Giornata della Memoria sul web. Sono i giovani che ci chiedono di ricordare

di DAVIDE NITROSI

Nella tradizione ebraica la memoria è tutt’uno con il senso della storia umana. Zakhòr, ricorda! Una parola legata al concetto di maschio. L’uomo è colui che ricorda. Ma è un obbligo che trascende l’imperativo, non è un semplice dovere. Perché contiene la consapevolezza che la vera memoria non è ricordare tutto, non è ubriacarsi di immagini fino a precipitare nell’oblio e confondersi. È la memoria necessaria per tramandare e interpretare la storia, per comprendere, se possibile, il legame tra Dio e l’uomo, e il mistero del suo silenzio. È la memoria che permette ai padri di sollecitare nei figli il desiderio di domandare e conoscere, per leggere il mondo con occhi superiori al presente.

Per ricordare il passaggio del Giordano, l’arrivo nella Terra Promessa dopo l’esilio, Giosuè _ chiamato da Dio _ impone ai 12 capi tribù di porre delle pietre sul luogo dove si accamperanno nella notte.

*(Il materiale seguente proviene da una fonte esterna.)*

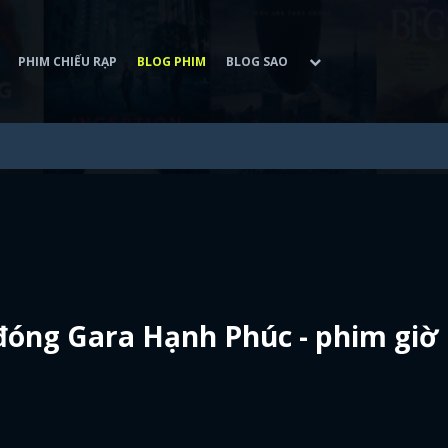
PHIM CHIẾU RẠP
BLOG PHIM
BLOG SAO
đóng Gara Hạnh Phúc - phim giờ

Sono le prime pietre d’inciampo. Il segno che servirà per ricordare e far sì che i discendenti facciano domande ai padri. Vent’anni dopo l’istituzione della Giornata della Memoria, che ricorda la liberazione di Auschwitz da parte dei soldati sovietici (il 27 gennaio 1945), possiamo dire che il messaggio di Giosuè è traslato in questo anniversario e lo ha trasformato esattamente nel significato più alto della memoria. Ha sollecitato i figli, i giovani, a farsi domande. Tutti i giovani, non solo gli ebrei.